All this time his concentration is devoted to listening. The object of his rapt attention is a small digital voice recorder. It's the type you see journalists using on the television news whilst trying to catch a damning sound bite from some hapless politico who's about to have the full support of the Prime Minister behind him and leave politics. His drinking and intent listening lead me to believe that he may be just that, a newshound reviewing prime sound bites, relaxing heavily, journalistic style.
Time passes as do more
ski visions on that bright, and for me, exceptional day. Though we have not spoken and are not facing each other, a tension existed between us. Sitting almost shoulder to shoulder my feeling was of an old festering argument. I don't know if I saw this or sensed it but I had the impression he'd finished with his listening. I see him, but he doesn't register me at all, he's staring into empty space, eyes not focusing on this world. He wrapped the recorder into its little papoose using the earpiece cables. His actions are slow, heavy and made with an unnerving deliberation. Why I'm having a bad vibe I have no idea, but the intense set of his body as he carries out these movements give me a disturbing cold sensation up my spine.
To my great surprise he places the machine down in front of me centred between my tapas and beer. It sits there abandoned. I look at the recorder and to my compatriot, our eyes will never meet. I return my gaze to the machine placed with deliberation in front of me. I start to ask a question; no words leave my lips.

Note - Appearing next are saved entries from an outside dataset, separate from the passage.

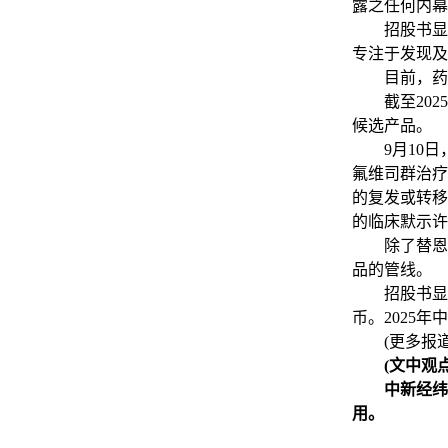
露之任何内幕
招股书显示
专注于发现及
目前，药捷
截至2025
候选产品。
9月10日，药
氟维司群治疗
的复发或转移
的临床默示许
除了替恩戈
品的管线。
招股书显示，2
币。2025年
(更多报道
(文中观
中新经纬
用。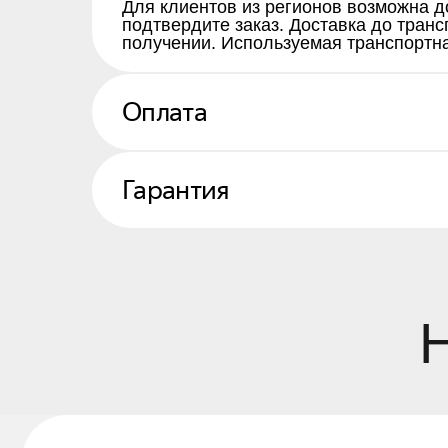
Для клиентов из регионов возможна д
подтвердите заказ. Доставка до тран
получении. Используемая транспортна
Оплата
На
Гарантия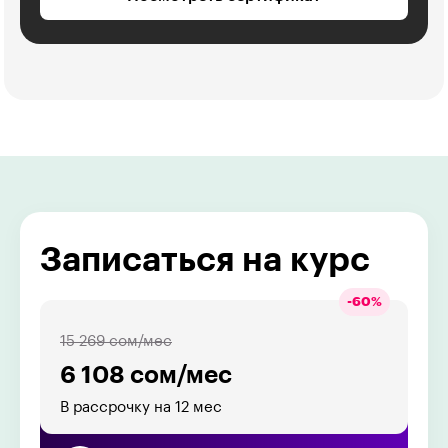
Записаться на курс
-
60
%
15 269 сом/мес
6 108 сом/мес
В рассрочку на 12 мес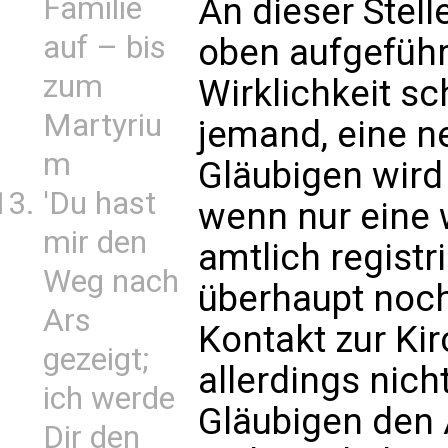
Familie
An dieser Stel
auf – bis
oben aufgeführ
zum
Wirklichkeit sc
Martyriu
jemand, eine n
m
Gläubigen wird
'Du hast
wenn nur eine 
mir den
amtlich registr
Weg nach
überhaupt noc
Ars
Kontakt zur Kir
gezeigt;
allerdings nich
ich werde
Gläubigen den 
Dir den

For now this is the moment my story ends and his beginsâ¦
With sudden almost robotic abruptness of movement, he stands and stagger strolls across the terrace, weaving a drunken path between the tables. He bumps one or two tables hard with his loose moving body and receives loud complaints, all ignored. Spilt drinks, stained clothing, and scattered food. People are roused from their conversations, watching this swaying figure make his clumsy exit from the terrace. It's not too easy to watch him blinded by the low sunshine. A hint of nightfall comes with a sudden chill or is that something else about this moment I imagined?
I'm shielding my eyes watching or trying to watch what he's going to do. I hear a single shrill cry from a woman nearby, then the gasp from my left, a whole wave of sound moves across the crowded terrace. Everyone turns from conversation and food. Rapt attention has taken over the entire eating area. Everything is moving in slow motion focused on the one single figure I now see swaying on the stone balustrade topped with an ornate iron lamp post; used as an aid to climb up there. At that moment he was gripping it with a white knuckled clench, and I thought that he might address the terrace for some strange reason and make a speech against conspicuous consumption. No, he looks down into the void, and at that moment slumps as if all the weight in the world was inside him.